Ее волнение было так сильно, что она сначала не могла произнести ни одного слова, ее губы были (334) холодны, ее руки - как лед. Я чувствовал, как страшно билось ее сердце.
- Я исполнила твое желание,-сказала она, наконец. - Теперь пусти меня... Прощай... ради бога прощай, поди и ты домой, - прибавила она печально умоляющим голосом.
Я обнял ее и крепко, крепко прижал ее к груди,
- Друг мой... иди же!
Это было невозможно... Troppo tardi...15 Оставить ее в минуту, когда у нее, у меня так билось сердце,- это было бы сверх человеческих сил и очень глупо... Я не пошел - она осталась... Месяц прокладывал свои полосы в другую сторону. Она сидела у окна и горько плакала... Я целовал ее влажные глаза, утирал их прядями косы, упавшей на бледно-матовое плечо, которое вбирало в себя месячный свет, терявшийся без отражения в нежно-тусклом отливе.

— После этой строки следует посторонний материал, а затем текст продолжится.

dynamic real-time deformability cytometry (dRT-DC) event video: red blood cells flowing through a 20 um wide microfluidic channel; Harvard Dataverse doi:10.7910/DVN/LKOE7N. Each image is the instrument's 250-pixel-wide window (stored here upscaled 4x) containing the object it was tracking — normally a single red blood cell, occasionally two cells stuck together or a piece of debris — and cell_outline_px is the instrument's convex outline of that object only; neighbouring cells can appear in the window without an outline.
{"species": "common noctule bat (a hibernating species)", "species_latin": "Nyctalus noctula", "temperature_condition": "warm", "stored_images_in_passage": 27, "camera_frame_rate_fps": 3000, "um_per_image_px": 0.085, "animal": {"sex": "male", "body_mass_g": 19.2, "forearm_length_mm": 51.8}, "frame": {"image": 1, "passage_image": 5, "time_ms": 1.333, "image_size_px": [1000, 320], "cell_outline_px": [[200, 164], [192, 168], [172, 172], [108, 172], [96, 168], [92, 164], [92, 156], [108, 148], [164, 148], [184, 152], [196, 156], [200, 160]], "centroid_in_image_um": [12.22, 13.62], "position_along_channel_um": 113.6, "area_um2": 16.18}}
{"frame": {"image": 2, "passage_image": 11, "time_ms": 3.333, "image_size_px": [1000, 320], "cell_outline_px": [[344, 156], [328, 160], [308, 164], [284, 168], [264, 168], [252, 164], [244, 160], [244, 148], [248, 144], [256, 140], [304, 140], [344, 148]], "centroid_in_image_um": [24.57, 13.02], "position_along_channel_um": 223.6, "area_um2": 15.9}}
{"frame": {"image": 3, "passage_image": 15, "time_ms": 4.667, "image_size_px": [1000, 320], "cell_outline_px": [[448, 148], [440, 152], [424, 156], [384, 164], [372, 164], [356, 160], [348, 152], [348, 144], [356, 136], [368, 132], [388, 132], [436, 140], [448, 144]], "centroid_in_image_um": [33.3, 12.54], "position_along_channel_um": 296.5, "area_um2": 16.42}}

Мне было жаль оставить ее в слезах, я ей болтал полушепотом какой-то бред... Она взглянула на меня, и в ее глазах мелькнуло из-за слез столько счастья, что я улыбнулся. Она как будто поняла мою мысль, закрыла лицо обеими руками и встала... Теперь было в самом деле пора, я отнял ее руки, расцеловал их, ее - и вышел.
Тихо выпустила меня горничная, мимо которой я прошел, не смея взглянуть ей в лицо. Отяжелевший месяц садился огромным красным ядром - заря занималась. Было очень свежо, ветер дул мне прямо в лицо - я вдыхал его больше и больше, мне надобно было освежиться. Когда я подходил к дому - взошло солнце, и добрые люди, встречавшиеся со мной, удивлялись, что я так рано встал "воспользоваться хорошей погодой".
С месяц продолжался этот запой любви; потом будто сердце устало, истощилось - на меня стали находить минуты тоски; я их тщательно скрывал, старался им не верить, удивлялся тому, что происходило во мне, - а любовь стыла себе да стыла.